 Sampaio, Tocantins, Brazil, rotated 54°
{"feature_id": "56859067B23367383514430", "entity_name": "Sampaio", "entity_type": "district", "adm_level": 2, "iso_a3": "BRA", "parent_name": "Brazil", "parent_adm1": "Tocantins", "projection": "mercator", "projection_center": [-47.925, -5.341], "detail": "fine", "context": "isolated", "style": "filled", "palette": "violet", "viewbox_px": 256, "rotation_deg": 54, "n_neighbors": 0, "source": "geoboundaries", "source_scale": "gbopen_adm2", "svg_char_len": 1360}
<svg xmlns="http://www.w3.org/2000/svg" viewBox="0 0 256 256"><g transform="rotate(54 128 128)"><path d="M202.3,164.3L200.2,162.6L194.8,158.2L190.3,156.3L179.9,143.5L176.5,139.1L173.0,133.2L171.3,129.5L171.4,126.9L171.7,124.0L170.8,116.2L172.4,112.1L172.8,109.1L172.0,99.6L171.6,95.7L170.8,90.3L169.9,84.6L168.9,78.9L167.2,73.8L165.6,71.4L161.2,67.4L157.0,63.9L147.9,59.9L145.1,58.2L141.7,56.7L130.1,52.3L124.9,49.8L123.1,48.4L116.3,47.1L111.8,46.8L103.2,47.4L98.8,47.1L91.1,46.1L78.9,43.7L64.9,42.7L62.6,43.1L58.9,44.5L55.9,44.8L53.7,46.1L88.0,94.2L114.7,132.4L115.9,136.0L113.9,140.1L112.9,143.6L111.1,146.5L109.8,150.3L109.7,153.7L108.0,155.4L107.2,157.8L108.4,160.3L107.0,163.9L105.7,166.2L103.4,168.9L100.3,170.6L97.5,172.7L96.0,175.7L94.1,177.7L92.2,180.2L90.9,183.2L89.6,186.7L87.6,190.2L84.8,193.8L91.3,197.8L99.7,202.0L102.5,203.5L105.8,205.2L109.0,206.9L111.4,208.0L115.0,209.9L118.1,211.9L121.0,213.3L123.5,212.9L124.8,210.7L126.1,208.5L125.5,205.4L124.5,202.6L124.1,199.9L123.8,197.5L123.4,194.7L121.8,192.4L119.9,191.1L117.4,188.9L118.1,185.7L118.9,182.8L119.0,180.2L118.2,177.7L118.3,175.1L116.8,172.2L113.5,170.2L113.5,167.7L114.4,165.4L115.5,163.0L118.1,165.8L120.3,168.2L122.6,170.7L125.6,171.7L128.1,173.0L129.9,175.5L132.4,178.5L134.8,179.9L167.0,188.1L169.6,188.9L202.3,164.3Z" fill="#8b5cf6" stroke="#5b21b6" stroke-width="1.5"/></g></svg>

───

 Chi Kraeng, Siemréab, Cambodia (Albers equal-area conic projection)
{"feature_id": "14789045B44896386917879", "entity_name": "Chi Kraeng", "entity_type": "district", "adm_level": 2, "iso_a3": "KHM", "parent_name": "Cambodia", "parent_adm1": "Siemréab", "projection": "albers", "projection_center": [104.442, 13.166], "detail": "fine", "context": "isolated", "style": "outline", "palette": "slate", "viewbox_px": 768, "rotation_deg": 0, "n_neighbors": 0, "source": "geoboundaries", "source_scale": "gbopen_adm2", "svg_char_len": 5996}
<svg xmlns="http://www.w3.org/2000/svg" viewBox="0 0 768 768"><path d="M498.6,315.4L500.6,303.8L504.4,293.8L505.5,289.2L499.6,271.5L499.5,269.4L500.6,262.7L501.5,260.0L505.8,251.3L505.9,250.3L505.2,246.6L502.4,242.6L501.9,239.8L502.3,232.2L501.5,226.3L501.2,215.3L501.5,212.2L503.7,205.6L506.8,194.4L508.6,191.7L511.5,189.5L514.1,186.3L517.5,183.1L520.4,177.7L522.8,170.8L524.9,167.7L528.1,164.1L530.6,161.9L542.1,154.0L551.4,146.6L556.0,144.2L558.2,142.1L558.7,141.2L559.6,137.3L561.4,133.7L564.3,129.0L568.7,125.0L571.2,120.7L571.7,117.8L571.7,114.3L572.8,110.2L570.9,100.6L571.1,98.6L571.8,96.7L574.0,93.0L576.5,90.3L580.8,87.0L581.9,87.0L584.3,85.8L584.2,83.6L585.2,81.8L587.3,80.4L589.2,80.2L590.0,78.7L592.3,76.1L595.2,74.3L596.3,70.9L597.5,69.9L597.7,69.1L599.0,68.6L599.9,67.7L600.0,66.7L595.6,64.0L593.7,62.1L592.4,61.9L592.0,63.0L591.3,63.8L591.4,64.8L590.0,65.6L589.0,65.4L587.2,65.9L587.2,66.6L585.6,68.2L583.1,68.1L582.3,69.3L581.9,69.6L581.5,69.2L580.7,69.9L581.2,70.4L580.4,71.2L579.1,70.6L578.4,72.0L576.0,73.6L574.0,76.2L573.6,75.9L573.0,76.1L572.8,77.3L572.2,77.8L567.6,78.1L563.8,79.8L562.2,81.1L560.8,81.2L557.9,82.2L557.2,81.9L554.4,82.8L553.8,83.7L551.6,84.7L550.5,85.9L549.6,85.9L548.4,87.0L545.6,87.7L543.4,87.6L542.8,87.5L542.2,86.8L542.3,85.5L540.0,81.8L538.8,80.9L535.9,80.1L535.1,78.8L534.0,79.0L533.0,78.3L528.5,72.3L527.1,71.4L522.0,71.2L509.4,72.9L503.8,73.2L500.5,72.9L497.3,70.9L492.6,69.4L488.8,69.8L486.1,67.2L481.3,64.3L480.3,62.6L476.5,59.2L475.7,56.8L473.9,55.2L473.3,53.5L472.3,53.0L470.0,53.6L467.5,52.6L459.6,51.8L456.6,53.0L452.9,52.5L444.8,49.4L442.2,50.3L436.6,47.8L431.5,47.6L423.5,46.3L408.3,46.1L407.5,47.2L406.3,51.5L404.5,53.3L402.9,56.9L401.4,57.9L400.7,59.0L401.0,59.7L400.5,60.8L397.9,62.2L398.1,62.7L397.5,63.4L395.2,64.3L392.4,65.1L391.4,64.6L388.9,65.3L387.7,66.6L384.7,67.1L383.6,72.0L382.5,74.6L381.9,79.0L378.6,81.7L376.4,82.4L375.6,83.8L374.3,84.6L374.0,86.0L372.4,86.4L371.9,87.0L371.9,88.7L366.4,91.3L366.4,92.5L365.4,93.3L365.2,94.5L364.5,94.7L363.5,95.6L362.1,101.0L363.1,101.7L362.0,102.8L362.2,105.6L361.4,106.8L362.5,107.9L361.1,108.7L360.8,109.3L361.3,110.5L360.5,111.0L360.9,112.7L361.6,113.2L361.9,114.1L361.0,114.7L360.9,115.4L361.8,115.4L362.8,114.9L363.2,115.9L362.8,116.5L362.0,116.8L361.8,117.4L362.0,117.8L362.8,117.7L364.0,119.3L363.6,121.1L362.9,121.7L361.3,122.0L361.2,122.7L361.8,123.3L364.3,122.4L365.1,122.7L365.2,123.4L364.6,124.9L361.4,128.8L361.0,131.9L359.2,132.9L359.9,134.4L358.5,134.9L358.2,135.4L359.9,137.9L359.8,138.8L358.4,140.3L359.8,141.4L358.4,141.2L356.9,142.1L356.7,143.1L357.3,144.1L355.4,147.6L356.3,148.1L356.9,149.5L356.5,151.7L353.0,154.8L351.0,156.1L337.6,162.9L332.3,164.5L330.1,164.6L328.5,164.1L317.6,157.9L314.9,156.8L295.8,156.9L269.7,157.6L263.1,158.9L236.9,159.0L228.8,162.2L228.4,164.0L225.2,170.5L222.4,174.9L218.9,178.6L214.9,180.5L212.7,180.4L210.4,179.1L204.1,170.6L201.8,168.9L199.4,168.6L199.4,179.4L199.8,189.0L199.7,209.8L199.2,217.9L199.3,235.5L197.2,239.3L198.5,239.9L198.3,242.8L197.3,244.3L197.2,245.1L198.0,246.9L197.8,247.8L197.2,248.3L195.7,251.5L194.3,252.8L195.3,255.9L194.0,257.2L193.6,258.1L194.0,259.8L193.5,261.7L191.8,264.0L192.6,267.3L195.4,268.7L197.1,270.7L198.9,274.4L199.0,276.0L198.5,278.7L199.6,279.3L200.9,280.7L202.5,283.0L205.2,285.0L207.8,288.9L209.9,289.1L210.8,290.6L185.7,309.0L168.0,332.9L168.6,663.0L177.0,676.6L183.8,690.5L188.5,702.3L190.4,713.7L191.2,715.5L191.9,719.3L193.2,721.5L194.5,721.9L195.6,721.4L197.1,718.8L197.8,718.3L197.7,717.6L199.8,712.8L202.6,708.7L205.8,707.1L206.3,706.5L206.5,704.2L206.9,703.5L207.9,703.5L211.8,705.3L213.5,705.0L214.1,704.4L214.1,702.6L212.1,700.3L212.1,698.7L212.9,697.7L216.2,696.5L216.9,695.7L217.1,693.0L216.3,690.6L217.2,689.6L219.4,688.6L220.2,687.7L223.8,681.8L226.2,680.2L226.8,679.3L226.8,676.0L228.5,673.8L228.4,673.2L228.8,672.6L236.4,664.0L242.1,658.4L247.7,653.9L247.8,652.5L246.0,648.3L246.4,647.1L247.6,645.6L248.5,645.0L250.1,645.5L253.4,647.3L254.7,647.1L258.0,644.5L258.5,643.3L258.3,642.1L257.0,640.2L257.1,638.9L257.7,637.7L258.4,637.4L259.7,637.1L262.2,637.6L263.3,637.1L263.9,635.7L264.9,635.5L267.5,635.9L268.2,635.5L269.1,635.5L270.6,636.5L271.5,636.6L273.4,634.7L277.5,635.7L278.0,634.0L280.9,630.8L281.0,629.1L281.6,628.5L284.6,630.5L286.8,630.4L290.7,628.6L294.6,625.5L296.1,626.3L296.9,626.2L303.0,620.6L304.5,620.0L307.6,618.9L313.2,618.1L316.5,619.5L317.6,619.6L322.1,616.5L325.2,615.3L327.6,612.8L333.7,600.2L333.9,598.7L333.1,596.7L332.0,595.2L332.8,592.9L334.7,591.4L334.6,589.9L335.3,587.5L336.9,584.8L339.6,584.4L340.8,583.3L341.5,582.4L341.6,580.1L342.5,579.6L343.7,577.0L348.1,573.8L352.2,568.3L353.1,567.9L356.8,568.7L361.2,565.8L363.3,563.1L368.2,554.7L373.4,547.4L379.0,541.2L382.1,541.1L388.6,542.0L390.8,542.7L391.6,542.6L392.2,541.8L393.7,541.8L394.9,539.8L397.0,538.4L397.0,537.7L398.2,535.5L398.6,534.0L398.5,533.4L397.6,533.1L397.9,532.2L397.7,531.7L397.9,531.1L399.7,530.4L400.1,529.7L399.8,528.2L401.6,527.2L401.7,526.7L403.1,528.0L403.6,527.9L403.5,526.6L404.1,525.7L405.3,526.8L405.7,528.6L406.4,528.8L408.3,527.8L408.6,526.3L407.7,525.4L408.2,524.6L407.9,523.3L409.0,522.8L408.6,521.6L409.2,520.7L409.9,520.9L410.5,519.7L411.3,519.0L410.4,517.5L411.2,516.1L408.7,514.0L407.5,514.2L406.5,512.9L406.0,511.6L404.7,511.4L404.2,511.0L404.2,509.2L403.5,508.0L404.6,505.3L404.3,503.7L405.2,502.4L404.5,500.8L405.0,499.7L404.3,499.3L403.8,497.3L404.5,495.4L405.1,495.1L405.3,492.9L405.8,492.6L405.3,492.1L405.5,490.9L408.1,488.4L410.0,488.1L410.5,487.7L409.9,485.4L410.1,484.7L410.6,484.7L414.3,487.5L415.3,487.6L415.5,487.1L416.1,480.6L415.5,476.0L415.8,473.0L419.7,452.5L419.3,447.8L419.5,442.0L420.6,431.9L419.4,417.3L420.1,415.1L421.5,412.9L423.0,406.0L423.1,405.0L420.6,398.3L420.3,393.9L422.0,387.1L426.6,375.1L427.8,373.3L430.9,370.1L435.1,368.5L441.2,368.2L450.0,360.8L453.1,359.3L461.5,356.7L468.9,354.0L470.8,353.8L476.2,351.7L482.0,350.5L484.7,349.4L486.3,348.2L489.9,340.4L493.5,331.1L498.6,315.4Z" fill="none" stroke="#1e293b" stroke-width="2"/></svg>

───

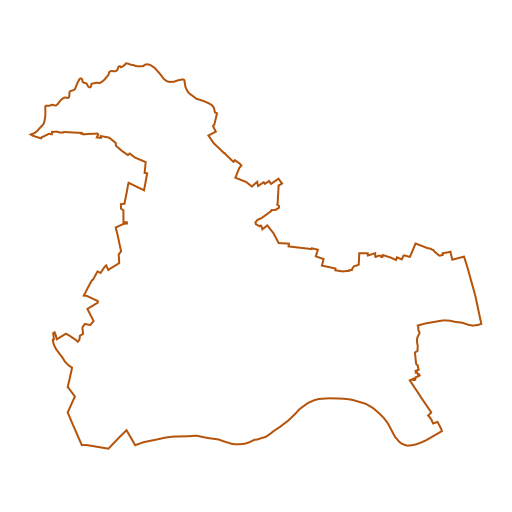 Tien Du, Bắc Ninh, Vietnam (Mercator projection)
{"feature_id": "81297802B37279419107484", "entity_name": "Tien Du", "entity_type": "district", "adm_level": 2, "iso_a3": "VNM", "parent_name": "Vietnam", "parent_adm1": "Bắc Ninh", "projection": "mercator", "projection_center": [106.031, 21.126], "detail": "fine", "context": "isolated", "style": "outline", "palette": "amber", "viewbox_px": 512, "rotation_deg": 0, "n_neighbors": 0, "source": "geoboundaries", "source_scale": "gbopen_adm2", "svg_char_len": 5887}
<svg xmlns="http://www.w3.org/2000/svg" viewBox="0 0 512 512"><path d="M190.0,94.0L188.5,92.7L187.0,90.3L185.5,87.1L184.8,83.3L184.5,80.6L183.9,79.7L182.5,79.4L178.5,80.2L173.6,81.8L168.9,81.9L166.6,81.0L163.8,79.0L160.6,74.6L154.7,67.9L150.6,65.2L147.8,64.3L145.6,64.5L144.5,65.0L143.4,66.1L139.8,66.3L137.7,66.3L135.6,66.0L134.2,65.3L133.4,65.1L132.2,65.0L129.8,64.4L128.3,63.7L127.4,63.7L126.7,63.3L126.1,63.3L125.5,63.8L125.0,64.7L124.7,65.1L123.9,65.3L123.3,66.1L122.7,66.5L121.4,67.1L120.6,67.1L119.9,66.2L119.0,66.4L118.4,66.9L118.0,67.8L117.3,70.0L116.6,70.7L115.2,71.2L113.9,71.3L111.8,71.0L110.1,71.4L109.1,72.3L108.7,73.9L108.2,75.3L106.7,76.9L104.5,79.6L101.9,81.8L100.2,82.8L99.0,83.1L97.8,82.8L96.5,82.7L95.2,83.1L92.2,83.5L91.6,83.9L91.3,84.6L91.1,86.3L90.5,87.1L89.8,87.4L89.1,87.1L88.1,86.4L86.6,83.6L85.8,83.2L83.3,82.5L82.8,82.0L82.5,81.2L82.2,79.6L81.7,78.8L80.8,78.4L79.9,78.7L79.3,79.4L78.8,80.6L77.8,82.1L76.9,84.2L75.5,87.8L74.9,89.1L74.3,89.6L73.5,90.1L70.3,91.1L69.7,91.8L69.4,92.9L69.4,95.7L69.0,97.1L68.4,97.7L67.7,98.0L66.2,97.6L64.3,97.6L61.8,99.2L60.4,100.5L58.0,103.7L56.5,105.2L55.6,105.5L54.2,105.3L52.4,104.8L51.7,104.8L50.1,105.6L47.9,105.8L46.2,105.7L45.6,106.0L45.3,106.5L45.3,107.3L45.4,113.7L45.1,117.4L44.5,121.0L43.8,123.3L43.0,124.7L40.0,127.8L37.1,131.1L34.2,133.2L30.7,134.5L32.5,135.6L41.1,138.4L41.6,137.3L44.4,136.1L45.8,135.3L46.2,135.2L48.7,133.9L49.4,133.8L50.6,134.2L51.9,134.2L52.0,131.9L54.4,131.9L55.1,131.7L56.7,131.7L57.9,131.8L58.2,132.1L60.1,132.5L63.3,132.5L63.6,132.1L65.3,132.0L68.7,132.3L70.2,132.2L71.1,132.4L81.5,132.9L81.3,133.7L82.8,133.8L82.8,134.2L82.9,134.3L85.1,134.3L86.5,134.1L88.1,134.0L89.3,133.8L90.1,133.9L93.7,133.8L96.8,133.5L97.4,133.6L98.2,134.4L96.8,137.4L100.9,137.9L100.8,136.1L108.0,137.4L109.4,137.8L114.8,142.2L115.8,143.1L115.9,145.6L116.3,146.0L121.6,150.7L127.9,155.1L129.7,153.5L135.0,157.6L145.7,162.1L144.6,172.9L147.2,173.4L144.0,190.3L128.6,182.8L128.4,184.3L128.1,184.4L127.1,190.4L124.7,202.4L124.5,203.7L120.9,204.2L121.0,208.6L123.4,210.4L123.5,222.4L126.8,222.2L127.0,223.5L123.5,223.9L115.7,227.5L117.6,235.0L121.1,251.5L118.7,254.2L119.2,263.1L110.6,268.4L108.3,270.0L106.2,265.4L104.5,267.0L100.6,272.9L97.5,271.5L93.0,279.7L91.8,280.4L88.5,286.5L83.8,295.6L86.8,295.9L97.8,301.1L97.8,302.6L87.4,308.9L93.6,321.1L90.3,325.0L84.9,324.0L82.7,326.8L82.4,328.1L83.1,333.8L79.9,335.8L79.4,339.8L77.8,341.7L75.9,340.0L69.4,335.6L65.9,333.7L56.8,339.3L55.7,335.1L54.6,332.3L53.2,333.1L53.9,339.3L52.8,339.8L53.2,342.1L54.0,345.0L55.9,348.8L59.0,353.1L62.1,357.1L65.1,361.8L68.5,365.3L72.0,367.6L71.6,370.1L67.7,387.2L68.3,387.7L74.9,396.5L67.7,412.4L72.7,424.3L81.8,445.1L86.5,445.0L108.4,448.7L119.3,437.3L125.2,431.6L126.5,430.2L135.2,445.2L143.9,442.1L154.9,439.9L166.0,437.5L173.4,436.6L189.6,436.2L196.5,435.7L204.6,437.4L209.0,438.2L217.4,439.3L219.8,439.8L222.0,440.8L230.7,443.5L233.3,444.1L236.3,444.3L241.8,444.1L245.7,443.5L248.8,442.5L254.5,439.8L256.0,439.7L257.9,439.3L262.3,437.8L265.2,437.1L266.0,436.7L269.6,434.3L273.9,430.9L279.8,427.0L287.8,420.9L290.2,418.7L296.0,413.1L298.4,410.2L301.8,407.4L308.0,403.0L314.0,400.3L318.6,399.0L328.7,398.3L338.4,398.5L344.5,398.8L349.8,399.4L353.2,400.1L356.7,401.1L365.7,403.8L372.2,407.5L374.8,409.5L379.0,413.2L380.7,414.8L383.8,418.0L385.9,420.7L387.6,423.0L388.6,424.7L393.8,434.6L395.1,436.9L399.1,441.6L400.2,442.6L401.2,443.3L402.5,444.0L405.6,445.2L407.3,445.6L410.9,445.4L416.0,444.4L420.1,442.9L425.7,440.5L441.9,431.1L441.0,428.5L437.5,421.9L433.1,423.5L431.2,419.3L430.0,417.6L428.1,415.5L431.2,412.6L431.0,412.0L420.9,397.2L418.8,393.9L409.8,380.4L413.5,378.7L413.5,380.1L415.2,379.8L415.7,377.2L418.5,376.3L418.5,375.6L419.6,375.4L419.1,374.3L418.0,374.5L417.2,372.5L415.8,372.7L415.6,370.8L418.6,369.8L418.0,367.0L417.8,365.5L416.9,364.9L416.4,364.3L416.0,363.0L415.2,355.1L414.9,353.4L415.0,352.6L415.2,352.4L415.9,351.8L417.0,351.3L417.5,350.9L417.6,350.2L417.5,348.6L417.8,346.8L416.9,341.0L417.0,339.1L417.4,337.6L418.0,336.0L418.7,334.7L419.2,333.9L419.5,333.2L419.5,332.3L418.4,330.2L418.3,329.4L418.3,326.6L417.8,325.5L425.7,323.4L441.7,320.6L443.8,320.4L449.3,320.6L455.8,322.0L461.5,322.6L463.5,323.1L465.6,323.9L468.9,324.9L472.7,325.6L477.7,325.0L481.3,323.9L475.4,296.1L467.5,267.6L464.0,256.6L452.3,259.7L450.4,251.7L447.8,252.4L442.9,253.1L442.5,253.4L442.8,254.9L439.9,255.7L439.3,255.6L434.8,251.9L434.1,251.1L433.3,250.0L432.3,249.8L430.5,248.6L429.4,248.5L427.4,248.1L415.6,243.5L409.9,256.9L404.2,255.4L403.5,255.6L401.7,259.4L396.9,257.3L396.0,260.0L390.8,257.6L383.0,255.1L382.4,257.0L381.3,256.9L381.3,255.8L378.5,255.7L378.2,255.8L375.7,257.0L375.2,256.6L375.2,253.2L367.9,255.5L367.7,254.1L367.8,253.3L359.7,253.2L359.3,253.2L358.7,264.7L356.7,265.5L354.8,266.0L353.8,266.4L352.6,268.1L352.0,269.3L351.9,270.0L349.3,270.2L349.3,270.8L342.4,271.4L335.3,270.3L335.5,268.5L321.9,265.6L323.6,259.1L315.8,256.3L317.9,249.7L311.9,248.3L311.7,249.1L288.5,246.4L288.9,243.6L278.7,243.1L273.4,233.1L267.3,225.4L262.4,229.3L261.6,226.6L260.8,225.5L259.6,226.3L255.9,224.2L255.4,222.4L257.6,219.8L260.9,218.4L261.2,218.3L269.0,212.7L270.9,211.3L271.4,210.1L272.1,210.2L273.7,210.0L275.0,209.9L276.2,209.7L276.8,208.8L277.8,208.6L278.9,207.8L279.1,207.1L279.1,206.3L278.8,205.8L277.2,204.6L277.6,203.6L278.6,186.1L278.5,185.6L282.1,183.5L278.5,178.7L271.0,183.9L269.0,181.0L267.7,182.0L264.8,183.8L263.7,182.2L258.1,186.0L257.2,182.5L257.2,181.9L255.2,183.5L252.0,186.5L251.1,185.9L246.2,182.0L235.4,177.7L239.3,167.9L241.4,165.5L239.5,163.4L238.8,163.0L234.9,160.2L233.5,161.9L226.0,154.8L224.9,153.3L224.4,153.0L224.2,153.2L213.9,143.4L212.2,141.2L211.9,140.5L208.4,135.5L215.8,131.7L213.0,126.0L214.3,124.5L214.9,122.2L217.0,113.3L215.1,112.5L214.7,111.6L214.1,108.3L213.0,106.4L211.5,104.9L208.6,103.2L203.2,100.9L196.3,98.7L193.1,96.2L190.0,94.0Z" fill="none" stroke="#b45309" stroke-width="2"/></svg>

───

*Exercise goal*: Find each line of the material that contains the string "Siemréab", and copy those lines out in full.

*Exercise response*:
 Chi Kraeng, Siemréab, Cambodia (Albers equal-area conic projection)
{"feature_id": "14789045B44896386917879", "entity_name": "Chi Kraeng", "entity_type": "district", "adm_level": 2, "iso_a3": "KHM", "parent_name": "Cambodia", "parent_adm1": "Siemréab", "projection": "albers", "projection_center": [104.442, 13.166], "detail": "fine", "context": "isolated", "style": "outline", "palette": "slate", "viewbox_px": 768, "rotation_deg": 0, "n_neighbors": 0, "source": "geoboundaries", "source_scale": "gbopen_adm2", "svg_char_len": 5996}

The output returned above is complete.